◆ Directive ◆
Pick out the lines below that contain the string "келіде" and copy them all.

◆ Data supplied ◆

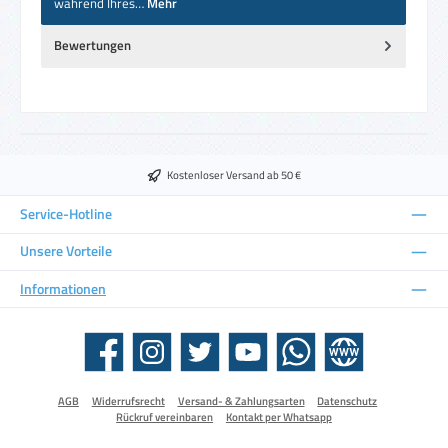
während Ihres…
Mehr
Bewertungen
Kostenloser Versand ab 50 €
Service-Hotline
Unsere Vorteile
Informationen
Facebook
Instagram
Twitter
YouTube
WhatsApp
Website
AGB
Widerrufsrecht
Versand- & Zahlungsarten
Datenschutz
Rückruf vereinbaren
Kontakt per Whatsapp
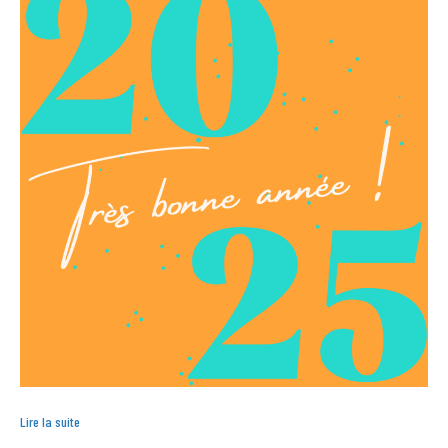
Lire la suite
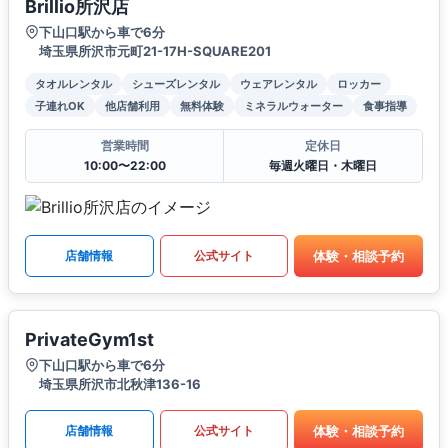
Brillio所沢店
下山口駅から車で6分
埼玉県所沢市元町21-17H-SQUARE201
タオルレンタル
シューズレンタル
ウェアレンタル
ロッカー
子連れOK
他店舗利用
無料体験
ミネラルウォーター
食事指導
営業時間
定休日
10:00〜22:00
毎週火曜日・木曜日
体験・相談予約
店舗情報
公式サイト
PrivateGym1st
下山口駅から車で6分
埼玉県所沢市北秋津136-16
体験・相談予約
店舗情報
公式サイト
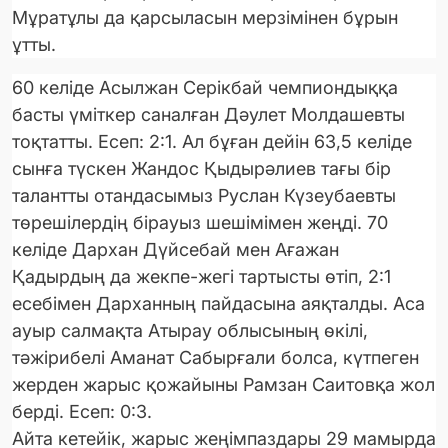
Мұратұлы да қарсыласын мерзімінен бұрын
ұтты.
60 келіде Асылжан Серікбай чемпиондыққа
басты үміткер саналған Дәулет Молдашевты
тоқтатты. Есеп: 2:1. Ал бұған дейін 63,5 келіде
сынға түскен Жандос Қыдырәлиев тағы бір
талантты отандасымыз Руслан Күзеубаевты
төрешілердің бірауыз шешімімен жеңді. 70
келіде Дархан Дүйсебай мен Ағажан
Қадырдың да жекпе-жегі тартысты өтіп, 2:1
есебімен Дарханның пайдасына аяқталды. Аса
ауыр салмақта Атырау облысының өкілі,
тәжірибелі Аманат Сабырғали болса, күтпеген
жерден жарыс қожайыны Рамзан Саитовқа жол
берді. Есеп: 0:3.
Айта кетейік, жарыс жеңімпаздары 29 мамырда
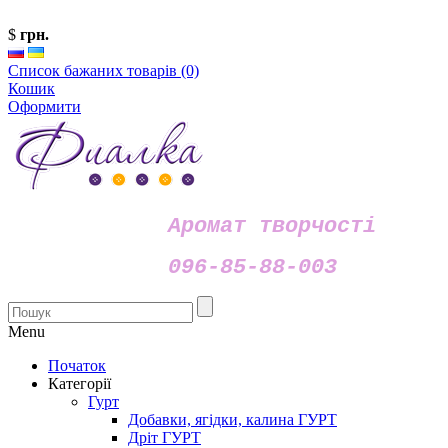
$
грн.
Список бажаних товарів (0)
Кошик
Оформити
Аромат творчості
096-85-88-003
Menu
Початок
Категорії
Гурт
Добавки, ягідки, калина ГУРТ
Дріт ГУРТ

◆ Task solution ◆
60 келіде Асылжан Серікбай чемпиондыққа
тоқтатты. Есеп: 2:1. Ал бұған дейін 63,5 келіде
келіде Дархан Дүйсебай мен Ағажан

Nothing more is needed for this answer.